尿は夜中につくられる?
「夜、トイレに起きるので、いつも寝不足…」。人知れず、こんな悩みを抱えていらっしゃいませんか?夜間に1回以上、排尿のために起きなければならない症状を「夜間頻尿」といいます。日本には約4,500万人もいるといわれ、高齢になるほど増加します1)。
原因のひとつは、夜間につくられる尿が多くなることで(夜間多尿)、高血圧の人によくみられます。その理由は、腎臓と血圧の関係にあります。腎臓は血液中の老廃物をろ過し、余分なナトリウム(塩分)や水分とともに尿として排泄する役目を担っています。この働きのおかげで、体内のナトリウムや水分のバランスは一定に保たれます2)。高血圧の人は日中、血管を収縮させるカテコラミンというホルモン3)が多く分泌されるので、腎臓への血流が悪くなり、尿の量が減ります。そのかわり、夜間には腎臓に血液がいくため尿がたくさんつくられるのです4)。
夜間頻尿・多尿には病気が隠れていることも
そもそも、就寝中に何時間もトイレに行かずに済むのは、ホルモンの働きで尿をつくる量が減るからです。ところが、年をとるとこのホルモンの分泌が減るため、夜間の尿が増えてしまいます。
また、心臓の機能が低下すると、日中は筋肉などの活動している部分に血液がいきわたり、夜になってようやく腎臓に血液がまわるため、夜間につくられる尿が多くなります。これは、睡眠障害で眠りが浅い人や、眠っているときに何度も呼吸が止まる睡眠時無呼吸症候群の人にもよく起こります。

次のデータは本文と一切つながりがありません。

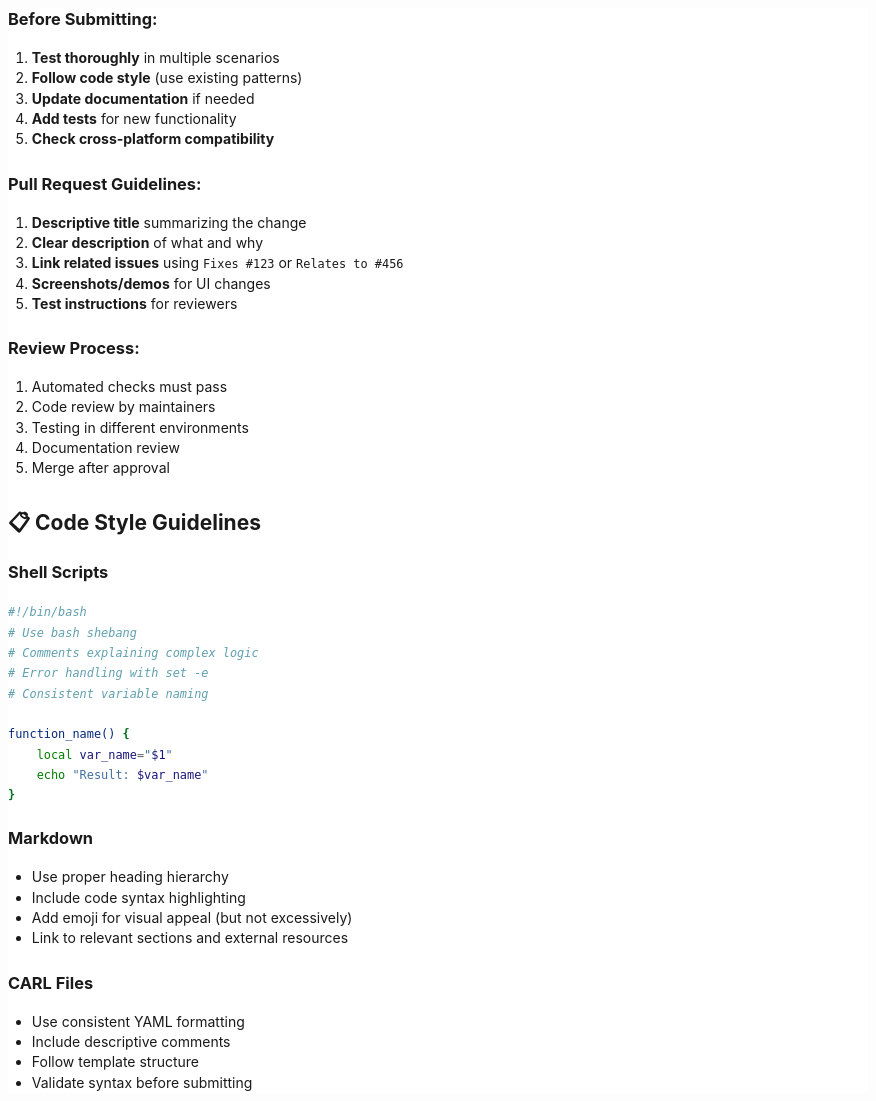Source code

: ### Before Submitting:
1. **Test thoroughly** in multiple scenarios
2. **Follow code style** (use existing patterns)
3. **Update documentation** if needed
4. **Add tests** for new functionality
5. **Check cross-platform compatibility**

### Pull Request Guidelines:
1. **Descriptive title** summarizing the change
2. **Clear description** of what and why
3. **Link related issues** using `Fixes #123` or `Relates to #456`
4. **Screenshots/demos** for UI changes
5. **Test instructions** for reviewers

### Review Process:
1. Automated checks must pass
2. Code review by maintainers
3. Testing in different environments
4. Documentation review
5. Merge after approval

## 📋 Code Style Guidelines

### Shell Scripts
```bash
#!/bin/bash
# Use bash shebang
# Comments explaining complex logic
# Error handling with set -e
# Consistent variable naming

function_name() {
    local var_name="$1"
    echo "Result: $var_name"
}
```

### Markdown
- Use proper heading hierarchy
- Include code syntax highlighting
- Add emoji for visual appeal (but not excessively)
- Link to relevant sections and external resources

### CARL Files
- Use consistent YAML formatting
- Include descriptive comments
- Follow template structure
- Validate syntax before submitting
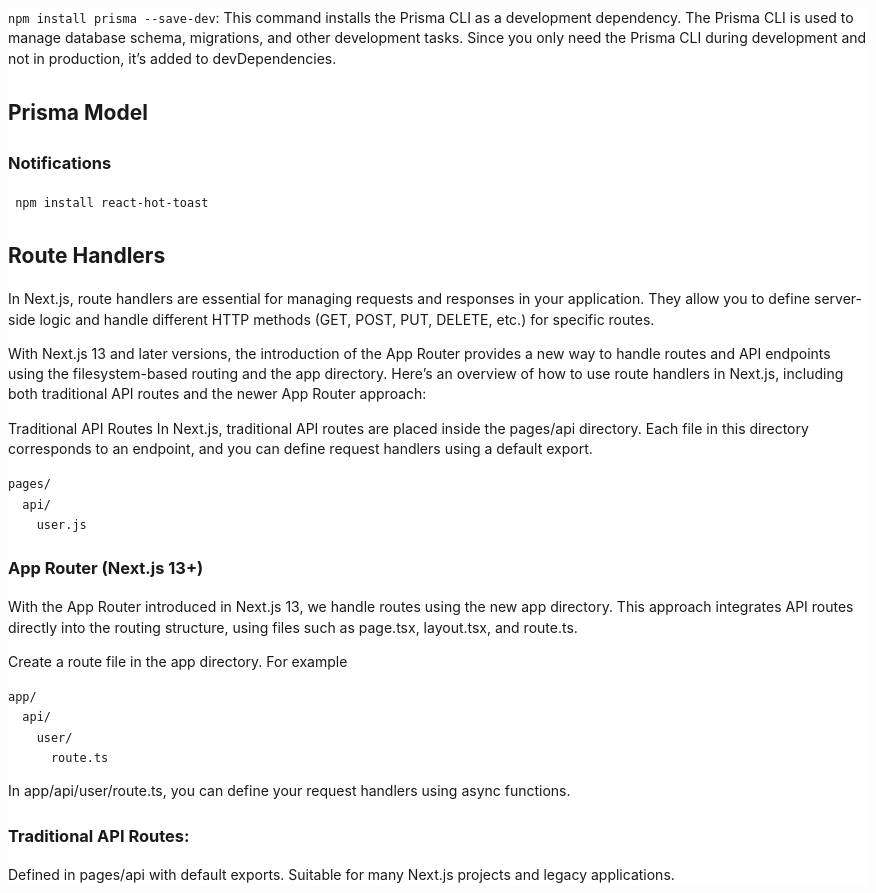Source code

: `npm install prisma --save-dev`: This command installs the Prisma CLI as a development dependency. The Prisma CLI is used to manage database schema, migrations, and other development tasks. Since you only need the Prisma CLI during development and not in production, it’s added to devDependencies.

## Prisma Model

### Notifications

```
 npm install react-hot-toast
```

## Route Handlers

In Next.js, route handlers are essential for managing requests and responses in your application. They allow you to define server-side logic and handle different HTTP methods (GET, POST, PUT, DELETE, etc.) for specific routes.

With Next.js 13 and later versions, the introduction of the App Router provides a new way to handle routes and API endpoints using the filesystem-based routing and the app directory. Here’s an overview of how to use route handlers in Next.js, including both traditional API routes and the newer App Router approach:

Traditional API Routes
In Next.js, traditional API routes are placed inside the pages/api directory. Each file in this directory corresponds to an endpoint, and you can define request handlers using a default export.

```text
pages/
  api/
    user.js

```

### App Router (Next.js 13+)

With the App Router introduced in Next.js 13, we handle routes using the new app directory. This approach integrates API routes directly into the routing structure, using files such as page.tsx, layout.tsx, and route.ts.

Create a route file in the app directory. For example

```text
app/
  api/
    user/
      route.ts

```

In app/api/user/route.ts, you can define your request handlers using async functions.

### Traditional API Routes:

Defined in pages/api with default exports. Suitable for many Next.js projects and legacy applications.
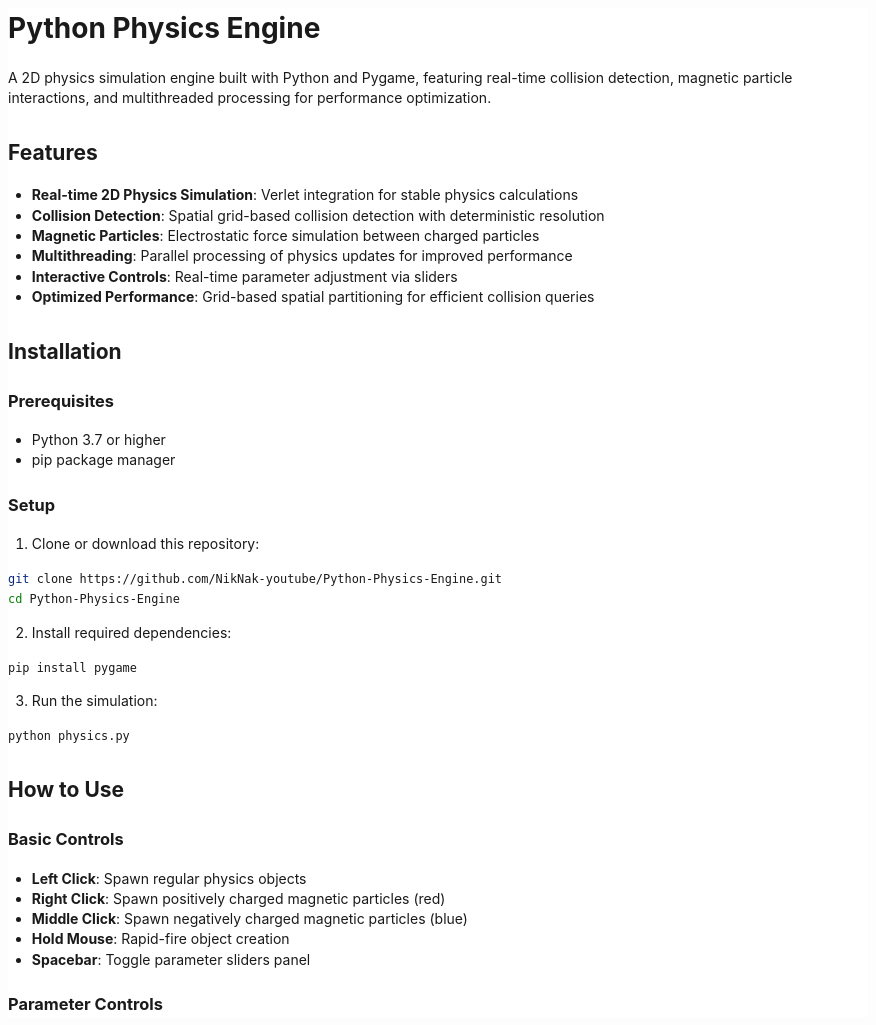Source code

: # Python Physics Engine

A 2D physics simulation engine built with Python and Pygame, featuring real-time collision detection, magnetic particle interactions, and multithreaded processing for performance optimization.

## Features

- **Real-time 2D Physics Simulation**: Verlet integration for stable physics calculations
- **Collision Detection**: Spatial grid-based collision detection with deterministic resolution
- **Magnetic Particles**: Electrostatic force simulation between charged particles
- **Multithreading**: Parallel processing of physics updates for improved performance
- **Interactive Controls**: Real-time parameter adjustment via sliders
- **Optimized Performance**: Grid-based spatial partitioning for efficient collision queries

## Installation

### Prerequisites

- Python 3.7 or higher
- pip package manager

### Setup

1. Clone or download this repository:

```bash
git clone https://github.com/NikNak-youtube/Python-Physics-Engine.git
cd Python-Physics-Engine
```

2. Install required dependencies:

```bash
pip install pygame
```

3. Run the simulation:

```bash
python physics.py
```

## How to Use

### Basic Controls

- **Left Click**: Spawn regular physics objects
- **Right Click**: Spawn positively charged magnetic particles (red)
- **Middle Click**: Spawn negatively charged magnetic particles (blue)
- **Hold Mouse**: Rapid-fire object creation
- **Spacebar**: Toggle parameter sliders panel

### Parameter Controls
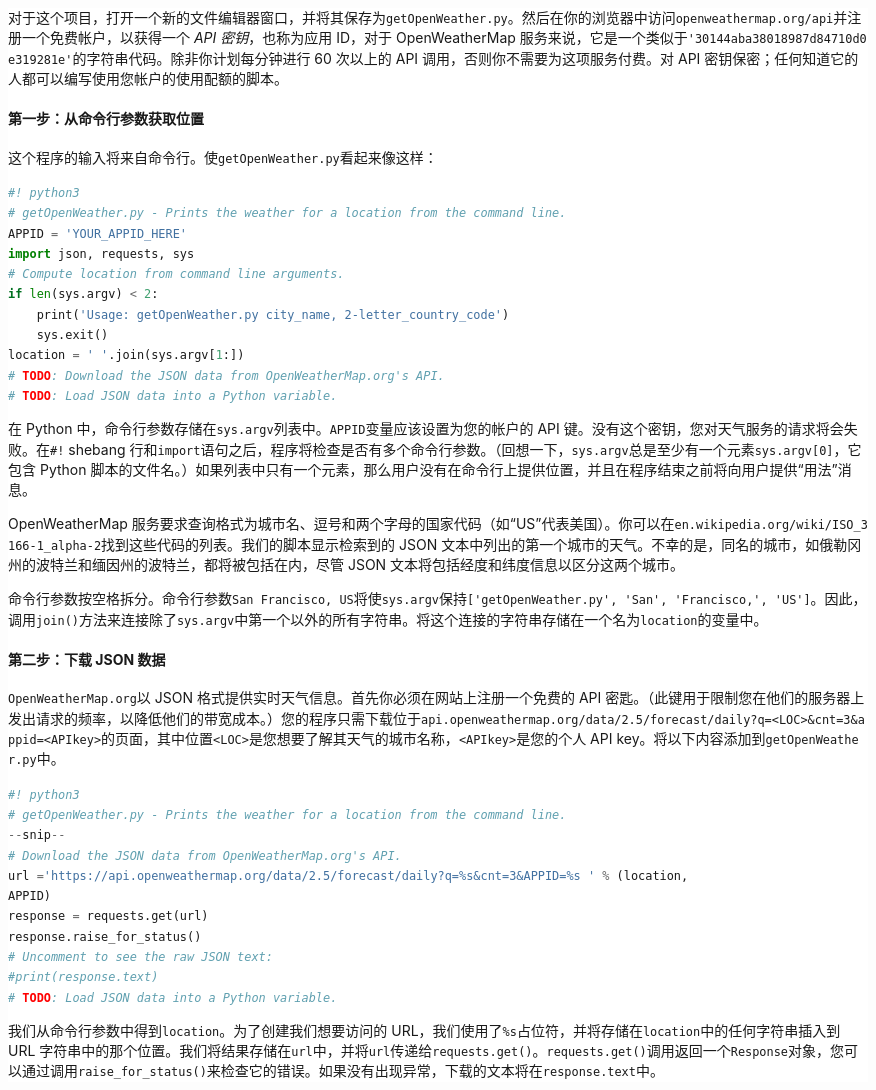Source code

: 对于这个项目，打开一个新的文件编辑器窗口，并将其保存为`getOpenWeather.py`。然后在你的浏览器中访问`openweathermap.org/api`并注册一个免费帐户，以获得一个 *API 密钥*，也称为应用 ID，对于 OpenWeatherMap 服务来说，它是一个类似于`'30144aba38018987d84710d0e319281e'`的字符串代码。除非你计划每分钟进行 60 次以上的 API 调用，否则你不需要为这项服务付费。对 API 密钥保密；任何知道它的人都可以编写使用您帐户的使用配额的脚本。

#### 第一步：从命令行参数获取位置

这个程序的输入将来自命令行。使`getOpenWeather.py`看起来像这样：

```py
#! python3
# getOpenWeather.py - Prints the weather for a location from the command line.
APPID = 'YOUR_APPID_HERE'
import json, requests, sys
# Compute location from command line arguments.
if len(sys.argv) < 2:
    print('Usage: getOpenWeather.py city_name, 2-letter_country_code')
    sys.exit()
location = ' '.join(sys.argv[1:])
# TODO: Download the JSON data from OpenWeatherMap.org's API.
# TODO: Load JSON data into a Python variable.
```

在 Python 中，命令行参数存储在`sys.argv`列表中。`APPID`变量应该设置为您的帐户的 API 键。没有这个密钥，您对天气服务的请求将会失败。在`#!` shebang 行和`import`语句之后，程序将检查是否有多个命令行参数。（回想一下，`sys.argv`总是至少有一个元素`sys.argv[0]`，它包含 Python 脚本的文件名。）如果列表中只有一个元素，那么用户没有在命令行上提供位置，并且在程序结束之前将向用户提供“用法”消息。

OpenWeatherMap 服务要求查询格式为城市名、逗号和两个字母的国家代码（如“US”代表美国）。你可以在`en.wikipedia.org/wiki/ISO_3166-1_alpha-2`找到这些代码的列表。我们的脚本显示检索到的 JSON 文本中列出的第一个城市的天气。不幸的是，同名的城市，如俄勒冈州的波特兰和缅因州的波特兰，都将被包括在内，尽管 JSON 文本将包括经度和纬度信息以区分这两个城市。

命令行参数按空格拆分。命令行参数`San Francisco, US`将使`sys.argv`保持`['getOpenWeather.py', 'San', 'Francisco,', 'US']`。因此，调用`join()`方法来连接除了`sys.argv`中第一个以外的所有字符串。将这个连接的字符串存储在一个名为`location`的变量中。

#### 第二步：下载 JSON 数据

`OpenWeatherMap.org`以 JSON 格式提供实时天气信息。首先你必须在网站上注册一个免费的 API 密匙。（此键用于限制您在他们的服务器上发出请求的频率，以降低他们的带宽成本。）您的程序只需下载位于`api.openweathermap.org/data/2.5/forecast/daily?q=<LOC>&cnt=3&appid=<APIkey>`的页面，其中位置`<LOC>`是您想要了解其天气的城市名称，`<APIkey>`是您的个人 API key。将以下内容添加到`getOpenWeather.py`中。

```py
#! python3
# getOpenWeather.py - Prints the weather for a location from the command line.
--snip--
# Download the JSON data from OpenWeatherMap.org's API.
url ='https://api.openweathermap.org/data/2.5/forecast/daily?q=%s&cnt=3&APPID=%s ' % (location,
APPID)
response = requests.get(url)
response.raise_for_status()
# Uncomment to see the raw JSON text:
#print(response.text)    
# TODO: Load JSON data into a Python variable.
```

我们从命令行参数中得到`location`。为了创建我们想要访问的 URL，我们使用了`%s`占位符，并将存储在`location`中的任何字符串插入到 URL 字符串中的那个位置。我们将结果存储在`url`中，并将`url`传递给`requests.get()`。`requests.get()`调用返回一个`Response`对象，您可以通过调用`raise_for_status()`来检查它的错误。如果没有出现异常，下载的文本将在`response.text`中。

健康な大人の尿量は、1日あたり1.0~1.5リットル2)。多尿だけでなく、極端に少ない場合も何らかの病気が隠れている可能性がありますので、早めに医療機関を受診しましょう。
安眠を取り戻すためにも生活習慣改善を
高血圧の人の夜間多尿を改善するには、減塩と、肥満予防のための適度な運動習慣が大切です。
また、基本的なことですが、夜、寝る前に水分をとりすぎるとトイレが近くなります。とはいえ、水分が足りないと脱水症になるおそれがありますので、適度に水分補給することが大切です。また、アルコールやカフェインは利尿作用があるため、寝る前は避けたほうがよいでしょう。
夜中に何度もトイレに起きると寝不足になり、日常生活に支障をきたします。さらに、高齢者では転倒のリスクも高まります。年のせい、体質だからとあきらめず、生活習慣を見直して安眠をめざしましょう。